* Work instructions: Switch "acousticguitarsteel" to "acousticguitarnylon" everywhere in the rows below, changing nothing else. Return the rows without the pictures.

Dataset records:
** begin **
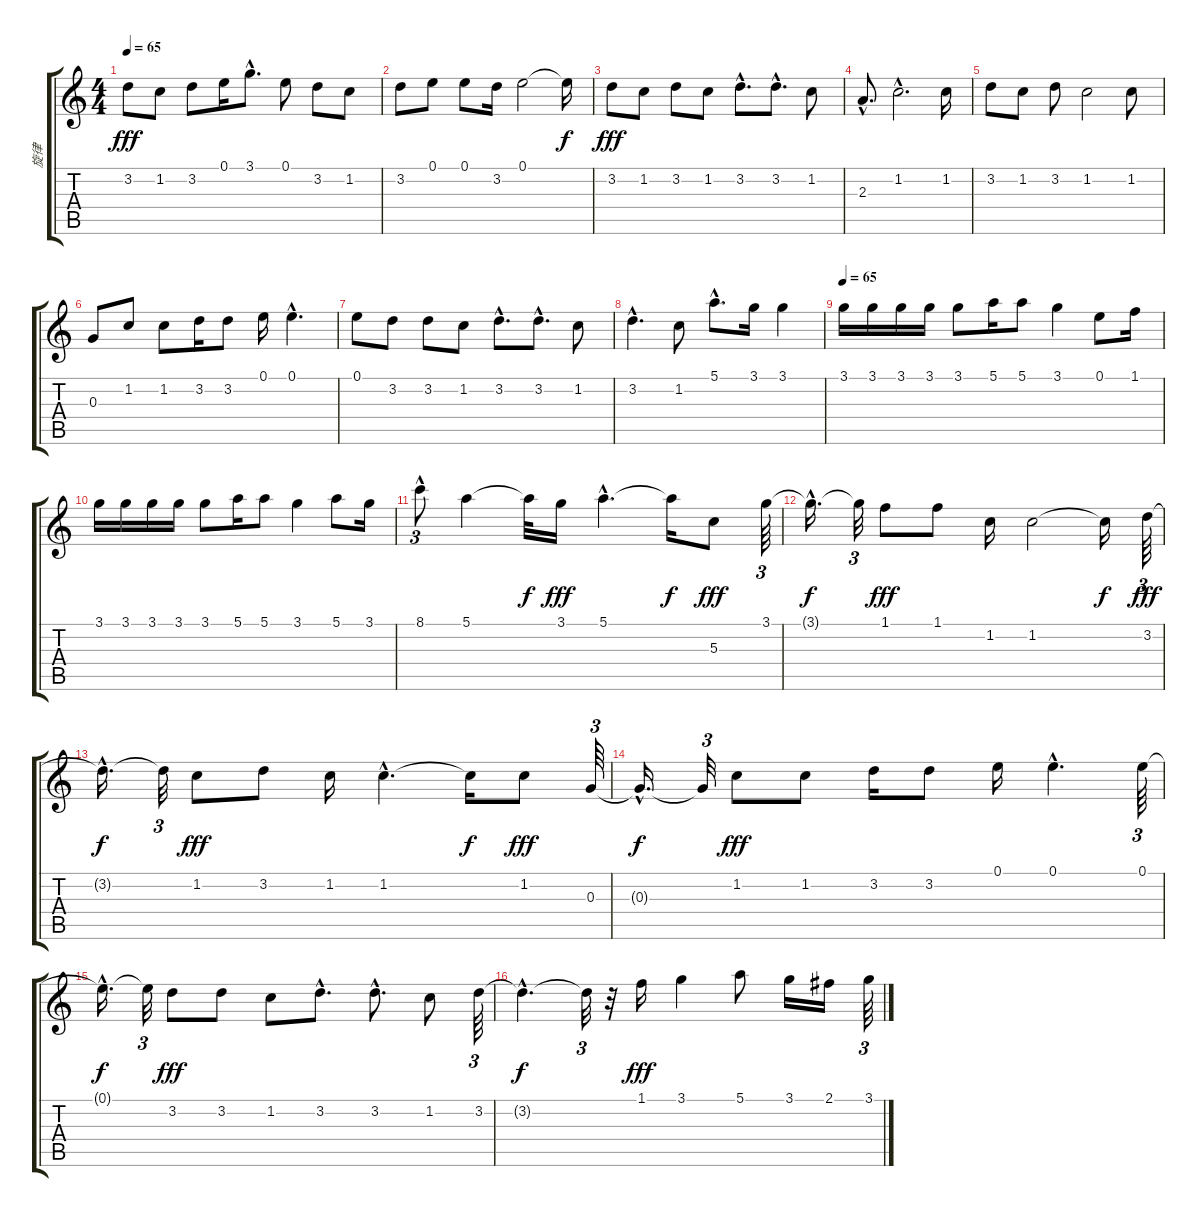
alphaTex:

\track ("旋律" "旋律") {instrument acousticguitarsteel}
\staff {score tabs}
\tuning (E4 B3 G3 D3 A2 E2) {hide}
\ts (4 4)
\tempo 65
\clef g2
\ks c
3.2.8{dy fff} 1.2.8 3.2.8 0.1.16 3.1{hac}.8{d} 0.1.8 3.2.8 1.2.8 |
3.2.8 0.1.8 0.1.8 3.2.16 0.1.2 0.1{t}.16{dy f} |
3.2.8{dy fff} 1.2.8 3.2.8 1.2.8 3.2{hac}.8{d} 3.2{hac}.8{d} 1.2.8 |
2.3{hac}.8{d} 1.2{hac}.2{d} 1.2.16 |
3.2.8 1.2.8 3.2.8 1.2.2 1.2.8 |
0.3.8 1.2.8 1.2.8 3.2.16 3.2.8 0.1.16 0.1{hac}.4{d} |
0.1.8 3.2.8 3.2.8 1.2.8 3.2{hac}.8{d} 3.2{hac}.8{d} 1.2.8 |
3.2{hac}.4{d} 1.2.8 5.1{hac}.8{d} 3.1.16 3.1.4 |
\tempo 65
3.1.16 3.1.16 3.1.16 3.1.16 3.1.8 5.1.16 5.1.8 3.1.4 0.1.8 1.1.16 |
3.1.16 3.1.16 3.1.16 3.1.16 3.1.8 5.1.16 5.1.8 3.1.4 5.1.8 3.1.16 |
8.1{hac}.8{tu (3 2)} 5.1.4 5.1{t}.32{dy f} 3.1.16{dy fff} 5.1{hac}.4{d} 5.1{t}.16{dy f} 5.3.8{dy fff} 3.1.64{tu (3 2)} |
3.1{hac t}.16{d dy f} 3.1{t}.32{tu (3 2)} 1.1.8{dy fff} 1.1.8 1.2.16 1.2.2 1.2{t}.16{dy f} 3.2.64{tu (3 2) dy fff} |
3.2{hac t}.16{d dy f} 3.2{t}.32{tu (3 2)} 1.2.8{dy fff} 3.2.8 1.2.16 1.2{hac}.4{d} 1.2{t}.16{dy f} 1.2.8{dy fff} 0.3.64{tu (3 2)} |
0.3{hac t}.16{d dy f} 0.3{t}.32{tu (3 2)} 1.2.8{dy fff} 1.2.8 3.2.16 3.2.8 0.1.16 0.1{hac}.4{d} 0.1.64{tu (3 2)} |
0.1{hac t}.16{d dy f} 0.1{t}.32{tu (3 2)} 3.2.8{dy fff} 3.2.8 1.2.8 3.2{hac}.8{d} 3.2{hac}.8{d} 1.2.8 3.2.64{tu (3 2)} |
3.2{hac t}.4{d dy f} 3.2{t}.32{tu (3 2)} r.32 1.1.16{dy fff} 3.1.4 5.1.8 3.1.16 2.1.16 3.1.64{tu (3 2)}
** end **
* Problem solution:
alphaTex:

\track ("旋律" "旋律") {instrument acousticguitarnylon}
\staff {score tabs}
\tuning (E4 B3 G3 D3 A2 E2) {hide}
\ts (4 4)
\tempo 65
\clef g2
\ks c
3.2.8{dy fff} 1.2.8 3.2.8 0.1.16 3.1{hac}.8{d} 0.1.8 3.2.8 1.2.8 |
3.2.8 0.1.8 0.1.8 3.2.16 0.1.2 0.1{t}.16{dy f} |
3.2.8{dy fff} 1.2.8 3.2.8 1.2.8 3.2{hac}.8{d} 3.2{hac}.8{d} 1.2.8 |
2.3{hac}.8{d} 1.2{hac}.2{d} 1.2.16 |
3.2.8 1.2.8 3.2.8 1.2.2 1.2.8 |
0.3.8 1.2.8 1.2.8 3.2.16 3.2.8 0.1.16 0.1{hac}.4{d} |
0.1.8 3.2.8 3.2.8 1.2.8 3.2{hac}.8{d} 3.2{hac}.8{d} 1.2.8 |
3.2{hac}.4{d} 1.2.8 5.1{hac}.8{d} 3.1.16 3.1.4 |
\tempo 65
3.1.16 3.1.16 3.1.16 3.1.16 3.1.8 5.1.16 5.1.8 3.1.4 0.1.8 1.1.16 |
3.1.16 3.1.16 3.1.16 3.1.16 3.1.8 5.1.16 5.1.8 3.1.4 5.1.8 3.1.16 |
8.1{hac}.8{tu (3 2)} 5.1.4 5.1{t}.32{dy f} 3.1.16{dy fff} 5.1{hac}.4{d} 5.1{t}.16{dy f} 5.3.8{dy fff} 3.1.64{tu (3 2)} |
3.1{hac t}.16{d dy f} 3.1{t}.32{tu (3 2)} 1.1.8{dy fff} 1.1.8 1.2.16 1.2.2 1.2{t}.16{dy f} 3.2.64{tu (3 2) dy fff} |
3.2{hac t}.16{d dy f} 3.2{t}.32{tu (3 2)} 1.2.8{dy fff} 3.2.8 1.2.16 1.2{hac}.4{d} 1.2{t}.16{dy f} 1.2.8{dy fff} 0.3.64{tu (3 2)} |
0.3{hac t}.16{d dy f} 0.3{t}.32{tu (3 2)} 1.2.8{dy fff} 1.2.8 3.2.16 3.2.8 0.1.16 0.1{hac}.4{d} 0.1.64{tu (3 2)} |
0.1{hac t}.16{d dy f} 0.1{t}.32{tu (3 2)} 3.2.8{dy fff} 3.2.8 1.2.8 3.2{hac}.8{d} 3.2{hac}.8{d} 1.2.8 3.2.64{tu (3 2)} |
3.2{hac t}.4{d dy f} 3.2{t}.32{tu (3 2)} r.32 1.1.16{dy fff} 3.1.4 5.1.8 3.1.16 2.1.16 3.1.64{tu (3 2)}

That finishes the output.